One of the strengths of Clinical Futures is its diversity. The way that’s represented in the organizational structure of Clinical Futures is its pillars.  - Gregory Tasian, MD, MSc, MSCE | Associate Co-Director for Clinical Trials, Clinical Futures 

We have organized the Clinical Futures approach through 6 different pillars: Biostatistics, Clinical Epidemiology, Clinical Trials, Comparative Effectiveness, Implementation Science, and Social Science in Healthcare Delivery. Many of our studies are using multiple of those pillars if not all of them to attack a question, and that’s how we get at the answers in the best way. - Dr. Gerber 

Researchers as Clinicians 

It’s so important that as researchers we also remain clinically active.

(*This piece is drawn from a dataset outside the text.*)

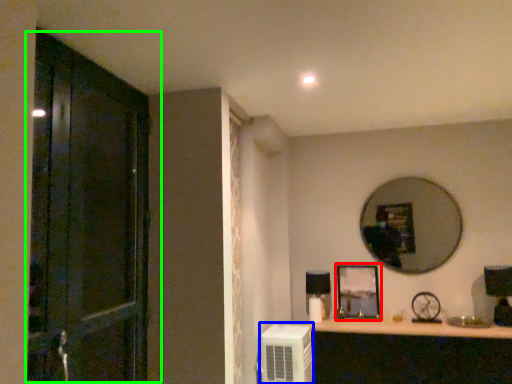
Question: Which object is the closest to the picture frame (highlighted by a red box)? Choose among these: air conditioner (highlighted by a blue box) or door (highlighted by a green box).

Choices:
 (A) air conditioner
 (B) door

Answer: (A)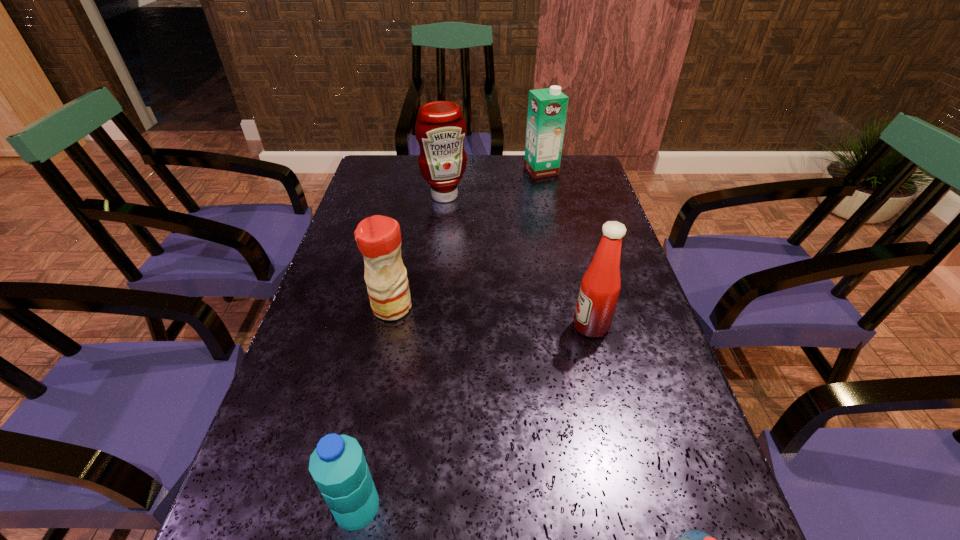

It’s really hard to conceive of effective interventions to help improve upon that process if you don’t actually have a foot in that clinical world. - Robert W. Grundmeier, MD | Core Faculty, Clinical Futures 
 
The greatest part of this is having exposure to everyone’s work and having this community of like-minded researchers with one common mission, which is improving children and families’ health and wellbeing. - Charlotte Woods-Hill, MD, MSHP | Core Faculty, Clinical Futures 

We have a really huge breadth of the types of problems that people are working on, a huge range of clinical content areas, but everybody is really united by our focus on methods and using the most rigorous tools and methods that we can. - Stephanie Mayne, PhD, MHS | Associate Director, Clinical Epidemiology, Clinical Futures 

My research family is Clinical Futures—these are the people that I look to for ideas to help my grant proposals to be successful. My colleagues usually are the ones who have the ideas that help me succeed. - Pamela F. Weiss, MD, MSCE | Associate Co-Director for Clinical Trials, Clinical Futures 

I see Clinical Futures as bringing together different people, and I look forward to seeing those interconnections blossom, to growing the support we have from different funder to achieve these goals, and really to expanding our impact across the different pediatric settings and child health settings where so much is needed to help kids live healthier lives. - Dr. Fiks 
 
There are many conditions right now that hospitalize hundreds if not thousands of kids per year. By harnessing the data from our electronic health record and being able to conduct clinical trials, we can continue to reduce that morbidity, reduce hospitalization, and even reduce mortality. And the hope is that a few years from now, we will have improved the lives of children in many ways. - Dr. Gerber 

*This transcript has been edited for readability.